• [Given data]:
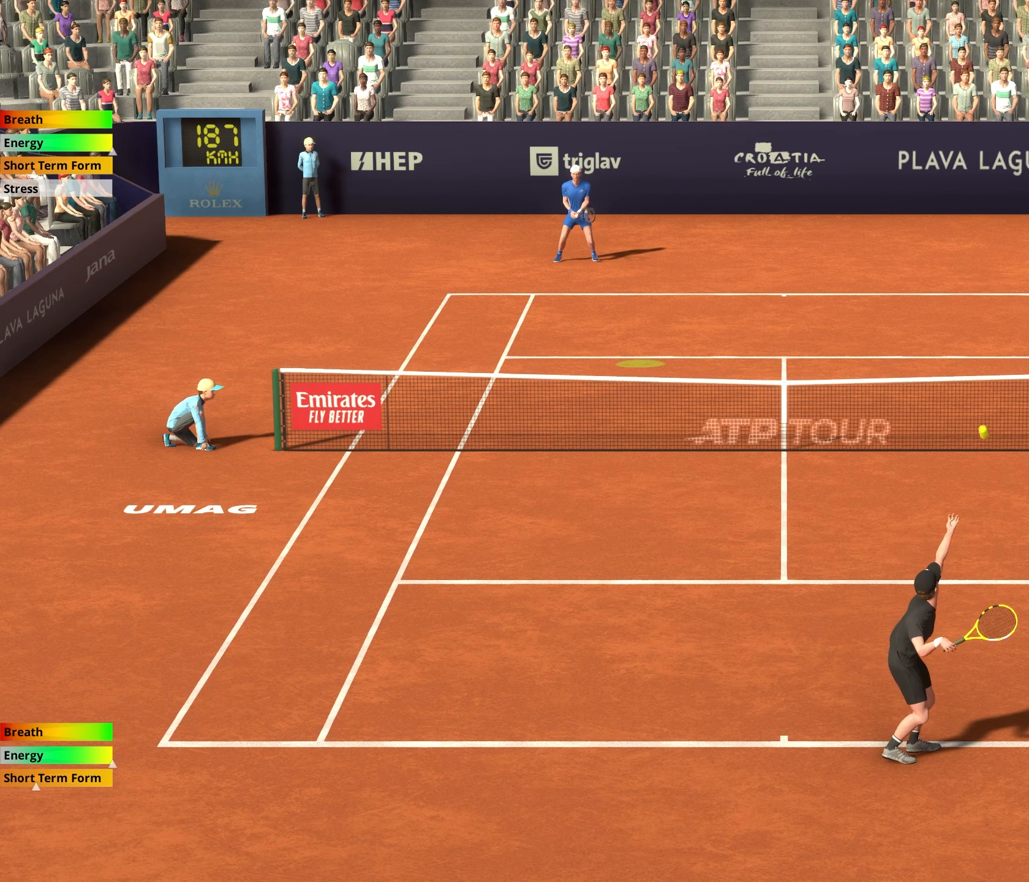
{"buttons": ["R2"], "left_stick": "down-right", "events": [[33, "left_stick", "up"], [200, "left_stick", "down"], [383, "left_stick", "down-right"]]}
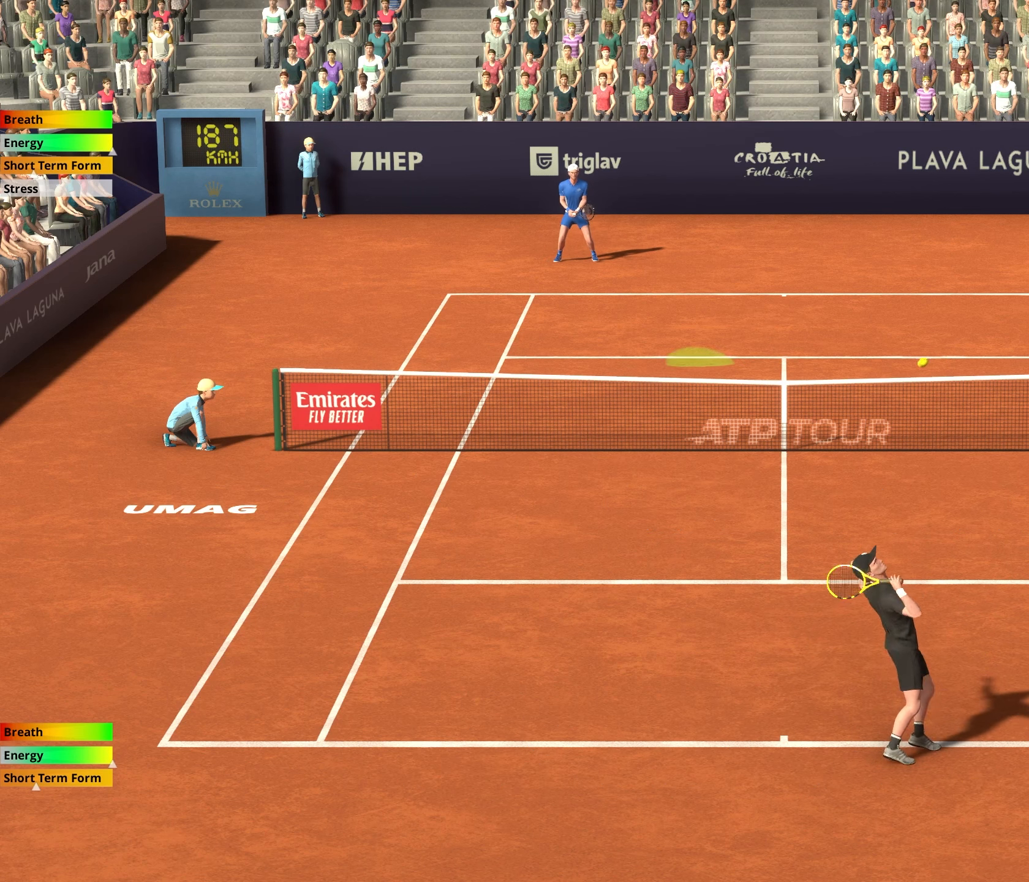
{"buttons": ["R2"], "left_stick": "center", "events": [[217, "left_stick", "center"]]}
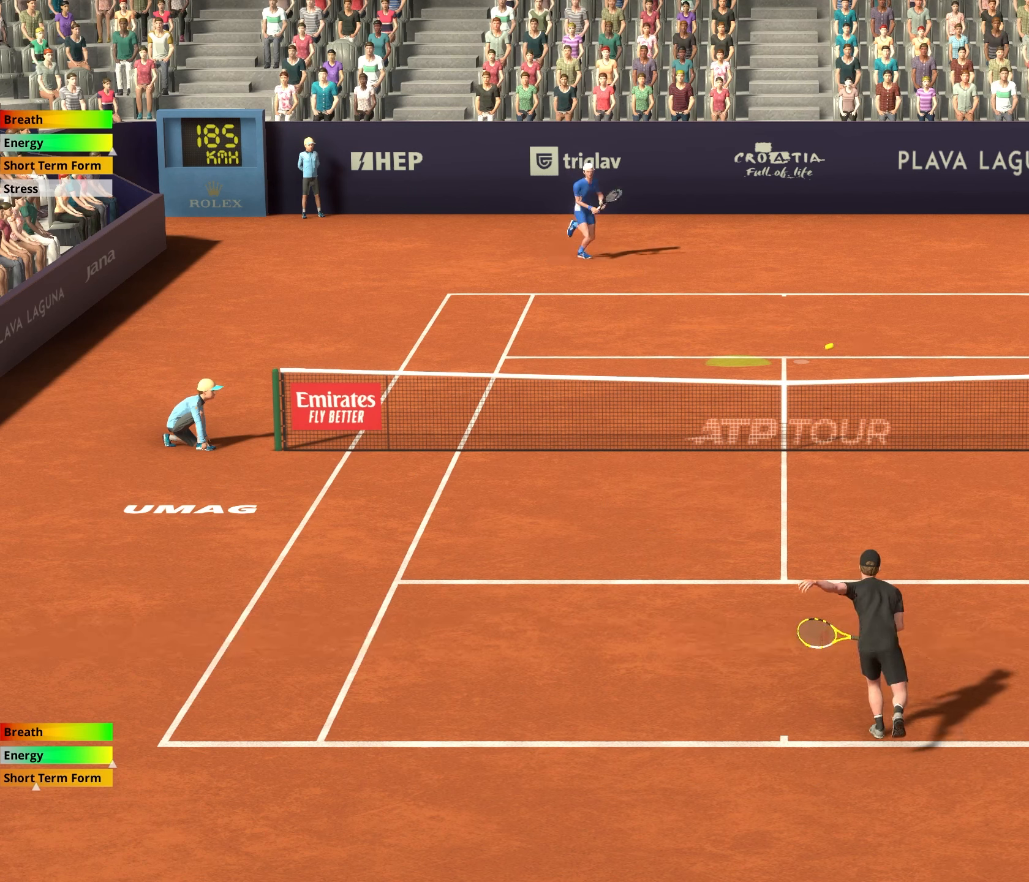
{"buttons": [], "left_stick": "center", "events": [[300, "R2", "up"]]}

• [Work to be completed]: Reply with the number of lines in the data above that contain "center", and with nothing else.

• [Task response]: 2